Intermediasi tetap kuat: pembiayaan mencapai sekitar Rp 643,55 triliun, naik 9,92 persen YoY, dan Dana Pihak Ketiga (DPK) sebesar Rp 753,60 triliun, tumbuh sekitar 10 persen YoY, jauh melampaui pertumbuhan rata-rata industri bank konvensional.

Tak kalah penting, porsi pembiayaan ke sektor UMKM oleh perbankan syariah telah mendekati 16-17 persen dari total portofolio pembiayaan secara nasional yang menunjukkan komitmen kuat bank syariah untuk membangun UMKM.

Lebih jauh, fungsi countercyclical yang dilakukan perbankan syariah terlihat di saat pandemic COVID-19 melanda (2020–2021).
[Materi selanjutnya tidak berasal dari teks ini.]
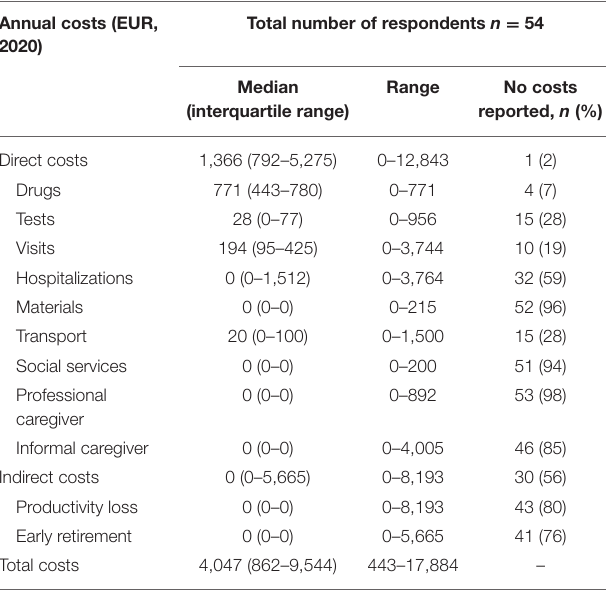
TABLE 2 | Clinical profile of the respondents. TABLE 3 | Socio-economic burden of MG in Bulgarian adult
Ketika industri perbankan nasional hanya tumbuh tipis bahkan sempat mengalami kontraksi di sisi kredit, pembiayaan syariah justru tumbuh positif di atas 9 persen YoY.

Bahkan aset perbankan syariah masih meningkat hingga Rp 676 triliun pada 2021, atau naik hampir 14 persen dibandingkan 2020, dengan kualitas pembiayaan terjaga di bawah NPF gross 3 persen (OJK, Statistik Perbankan Syariah 2021).

Hal ini menunjukkan perbankan syariah relatif lebih tahan terhadap guncangan siklus bisnis karena model bisnis berbasis sektor riil, keterbatasan eksposur pada instrumen derivatif, serta hubungan langsung dengan usaha mikro dan kecil.

Dengan momentum pertumbuhan aset mendekati Rp 1.000 triliun, capital adequacy ratio (CAR) kuat di atas 25 persen, serta stabilitas risiko yang terjaga, perbankan syariah Indonesia kini berada pada titik krusial untuk benar-benar naik kelas: dari niche player menjadi pilar sistem keuangan nasional yang mendukung agenda Sumitronomics—yaitu pertumbuhan tinggi yang inklusif sekaligus berkeadilan.

Dalam konteks ini, teori rational expectations mengajarkan, perilaku pelaku ekonomi banyak dipengaruhi persepsi.

Jika pengamat, regulator, dan media memberi narasi positif bahwa bank syariah adalah instrumen pemerataan dan stabilitas, maka masyarakat akan lebih cepat mengadopsi produk syariah.

Karena itu, strategi komunikasi kebijakan menjadi sama pentingnya dengan produk itu sendiri. “Regaining New Energy for New Islamic Ecosystem” harus dijalankan bukan hanya sebagai slogan, melainkan policy narrative yang konsisten.